ABOUT THIS EXERCISE - In the records below, rename "Yellow" to "Amarillo" and give the lines again with nothing else changed. Begin at the line that has "ORDENE ATRAVEZ DEL WHATSAPP" and stop after the line that has "La Tinta HP".

Collected data

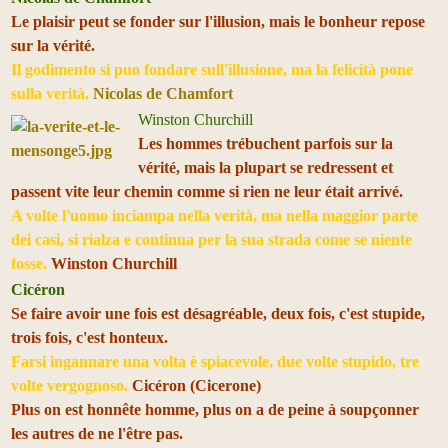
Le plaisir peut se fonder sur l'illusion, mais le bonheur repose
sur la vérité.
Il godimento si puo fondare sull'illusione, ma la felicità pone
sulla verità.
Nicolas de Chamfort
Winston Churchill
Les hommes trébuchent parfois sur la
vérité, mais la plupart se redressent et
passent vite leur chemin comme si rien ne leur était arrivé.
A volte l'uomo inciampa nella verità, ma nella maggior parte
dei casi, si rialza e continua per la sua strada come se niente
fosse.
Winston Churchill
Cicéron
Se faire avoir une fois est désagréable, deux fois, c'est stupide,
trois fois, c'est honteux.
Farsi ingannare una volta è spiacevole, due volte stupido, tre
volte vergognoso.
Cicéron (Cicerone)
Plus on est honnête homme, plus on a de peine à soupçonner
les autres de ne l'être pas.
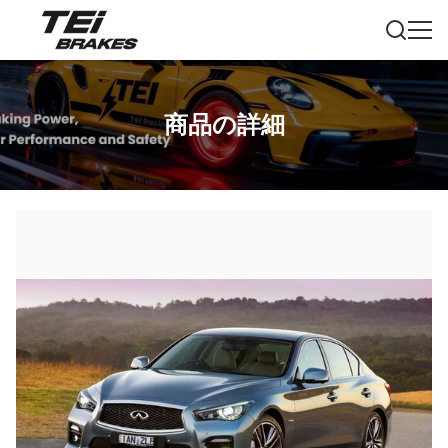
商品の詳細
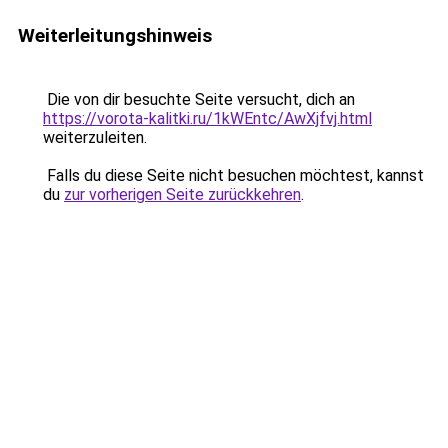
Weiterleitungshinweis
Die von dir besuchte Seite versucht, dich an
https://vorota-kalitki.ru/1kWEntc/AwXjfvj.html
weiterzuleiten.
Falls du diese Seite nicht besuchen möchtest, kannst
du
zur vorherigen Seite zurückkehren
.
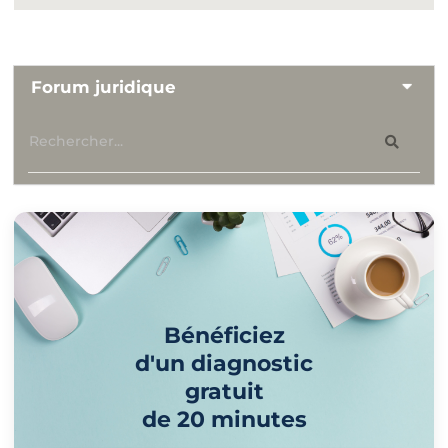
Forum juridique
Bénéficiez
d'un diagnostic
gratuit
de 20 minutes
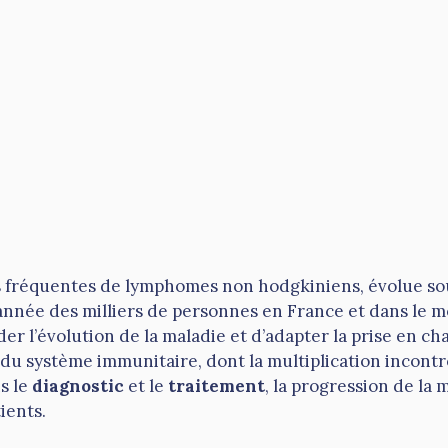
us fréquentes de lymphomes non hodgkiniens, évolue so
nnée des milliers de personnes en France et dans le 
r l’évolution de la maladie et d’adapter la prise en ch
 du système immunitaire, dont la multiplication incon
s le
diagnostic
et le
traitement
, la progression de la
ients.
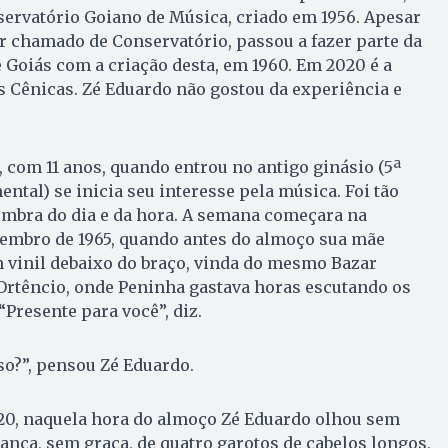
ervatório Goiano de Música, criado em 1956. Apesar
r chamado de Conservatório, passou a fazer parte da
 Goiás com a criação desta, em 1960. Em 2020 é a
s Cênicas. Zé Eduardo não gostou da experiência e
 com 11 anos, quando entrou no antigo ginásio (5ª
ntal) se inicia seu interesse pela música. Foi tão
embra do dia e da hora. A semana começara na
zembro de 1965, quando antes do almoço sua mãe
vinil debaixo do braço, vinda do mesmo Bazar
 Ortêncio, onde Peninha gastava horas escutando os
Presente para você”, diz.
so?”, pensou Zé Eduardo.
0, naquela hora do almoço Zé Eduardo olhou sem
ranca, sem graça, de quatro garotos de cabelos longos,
==
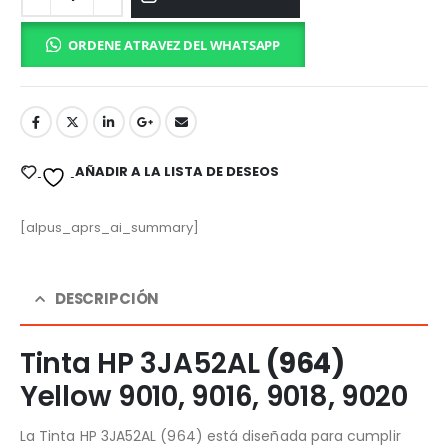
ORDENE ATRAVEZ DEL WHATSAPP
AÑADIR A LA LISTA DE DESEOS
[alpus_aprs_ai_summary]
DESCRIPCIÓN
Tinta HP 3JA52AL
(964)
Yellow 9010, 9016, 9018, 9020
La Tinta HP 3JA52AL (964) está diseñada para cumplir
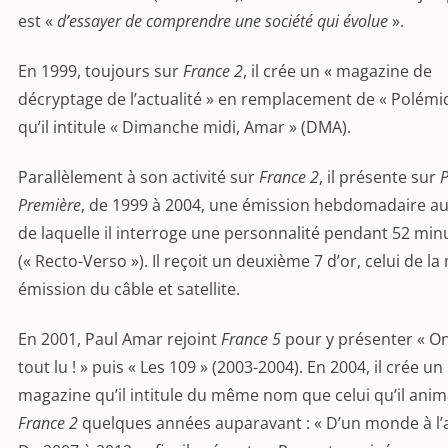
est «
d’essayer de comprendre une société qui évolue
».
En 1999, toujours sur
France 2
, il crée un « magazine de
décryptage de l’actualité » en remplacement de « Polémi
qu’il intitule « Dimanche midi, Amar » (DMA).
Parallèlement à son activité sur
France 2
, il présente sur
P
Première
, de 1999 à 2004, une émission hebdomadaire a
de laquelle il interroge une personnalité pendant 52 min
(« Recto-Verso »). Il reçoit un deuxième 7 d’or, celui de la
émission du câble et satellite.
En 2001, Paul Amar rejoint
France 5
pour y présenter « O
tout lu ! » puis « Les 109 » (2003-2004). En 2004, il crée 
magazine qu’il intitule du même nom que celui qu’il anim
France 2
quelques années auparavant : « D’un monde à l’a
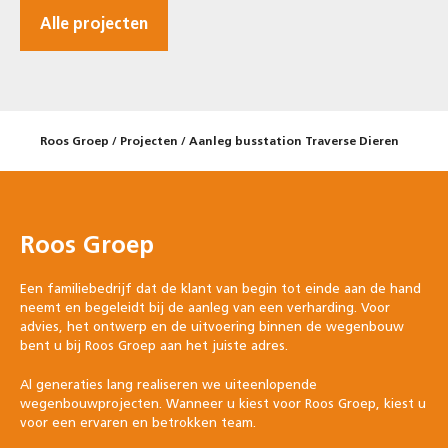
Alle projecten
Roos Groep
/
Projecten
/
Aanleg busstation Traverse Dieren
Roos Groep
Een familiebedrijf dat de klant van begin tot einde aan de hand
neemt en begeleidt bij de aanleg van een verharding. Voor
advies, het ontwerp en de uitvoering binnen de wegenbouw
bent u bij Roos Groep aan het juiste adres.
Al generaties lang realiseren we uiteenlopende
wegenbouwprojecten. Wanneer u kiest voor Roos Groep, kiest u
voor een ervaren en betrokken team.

RESULT OF THIS TASK -
ORDENE ATRAVEZ DEL WHATSAPP
AÑADIR A LA LISTA DE DESEOS
[alpus_aprs_ai_summary]
DESCRIPCIÓN
Tinta HP 3JA52AL
(964)
Amarillo 9010, 9016, 9018, 9020
La Tinta HP 3JA52AL (964) está diseñada para cumplir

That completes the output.